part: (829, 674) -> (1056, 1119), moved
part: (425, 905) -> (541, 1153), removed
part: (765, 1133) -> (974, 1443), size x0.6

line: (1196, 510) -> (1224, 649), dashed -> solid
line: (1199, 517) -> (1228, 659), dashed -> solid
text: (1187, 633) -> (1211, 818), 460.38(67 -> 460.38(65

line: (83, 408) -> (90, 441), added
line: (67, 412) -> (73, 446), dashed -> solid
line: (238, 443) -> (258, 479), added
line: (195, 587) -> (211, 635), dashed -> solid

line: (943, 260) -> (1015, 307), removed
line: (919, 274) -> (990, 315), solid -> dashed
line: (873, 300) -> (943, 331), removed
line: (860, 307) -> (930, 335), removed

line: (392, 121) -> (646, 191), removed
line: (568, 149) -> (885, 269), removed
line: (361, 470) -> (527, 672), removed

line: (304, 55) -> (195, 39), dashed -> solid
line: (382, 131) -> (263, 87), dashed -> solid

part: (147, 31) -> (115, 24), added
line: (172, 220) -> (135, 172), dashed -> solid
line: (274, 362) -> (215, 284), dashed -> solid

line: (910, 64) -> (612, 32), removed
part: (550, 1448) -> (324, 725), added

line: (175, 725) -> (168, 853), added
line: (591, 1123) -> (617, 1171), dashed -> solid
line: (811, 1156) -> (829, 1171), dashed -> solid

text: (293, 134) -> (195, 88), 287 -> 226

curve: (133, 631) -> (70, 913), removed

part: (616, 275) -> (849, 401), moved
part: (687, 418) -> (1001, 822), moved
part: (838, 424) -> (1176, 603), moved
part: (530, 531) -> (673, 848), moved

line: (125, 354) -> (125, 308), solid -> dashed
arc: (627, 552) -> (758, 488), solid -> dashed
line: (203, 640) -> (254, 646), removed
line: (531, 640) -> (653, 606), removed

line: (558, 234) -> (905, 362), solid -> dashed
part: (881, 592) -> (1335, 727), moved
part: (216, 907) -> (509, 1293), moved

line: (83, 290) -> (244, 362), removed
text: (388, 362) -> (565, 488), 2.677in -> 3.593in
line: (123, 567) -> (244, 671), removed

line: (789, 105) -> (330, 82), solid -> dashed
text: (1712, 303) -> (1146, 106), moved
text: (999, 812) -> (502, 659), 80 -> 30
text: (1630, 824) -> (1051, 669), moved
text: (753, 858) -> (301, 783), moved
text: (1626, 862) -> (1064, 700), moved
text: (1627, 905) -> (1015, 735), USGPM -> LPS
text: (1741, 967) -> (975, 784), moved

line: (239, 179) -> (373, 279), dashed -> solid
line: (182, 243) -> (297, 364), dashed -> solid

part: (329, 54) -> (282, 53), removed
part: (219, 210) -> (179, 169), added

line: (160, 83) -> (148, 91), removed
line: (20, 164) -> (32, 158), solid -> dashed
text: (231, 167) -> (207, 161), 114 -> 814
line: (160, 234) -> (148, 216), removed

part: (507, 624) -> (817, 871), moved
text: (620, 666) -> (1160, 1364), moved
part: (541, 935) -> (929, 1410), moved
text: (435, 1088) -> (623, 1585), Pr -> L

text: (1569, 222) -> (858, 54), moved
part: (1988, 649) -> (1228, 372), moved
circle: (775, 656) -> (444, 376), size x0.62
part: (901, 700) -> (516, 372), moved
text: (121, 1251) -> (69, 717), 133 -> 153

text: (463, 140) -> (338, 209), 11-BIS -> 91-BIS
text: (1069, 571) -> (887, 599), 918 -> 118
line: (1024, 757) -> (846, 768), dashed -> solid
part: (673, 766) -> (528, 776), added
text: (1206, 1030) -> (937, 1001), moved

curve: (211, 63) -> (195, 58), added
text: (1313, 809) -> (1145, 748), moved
------------------------------------------------------------------------
**Required work:**
From the data above, reproduce word for word the lines running from the line with "line: (943, 260) -> (1015, 307), removed" to the line with "line: (568, 149) -> (885, 269), removed", ends included.

**Written response:**
line: (943, 260) -> (1015, 307), removed
line: (919, 274) -> (990, 315), solid -> dashed
line: (873, 300) -> (943, 331), removed
line: (860, 307) -> (930, 335), removed

line: (392, 121) -> (646, 191), removed
line: (568, 149) -> (885, 269), removed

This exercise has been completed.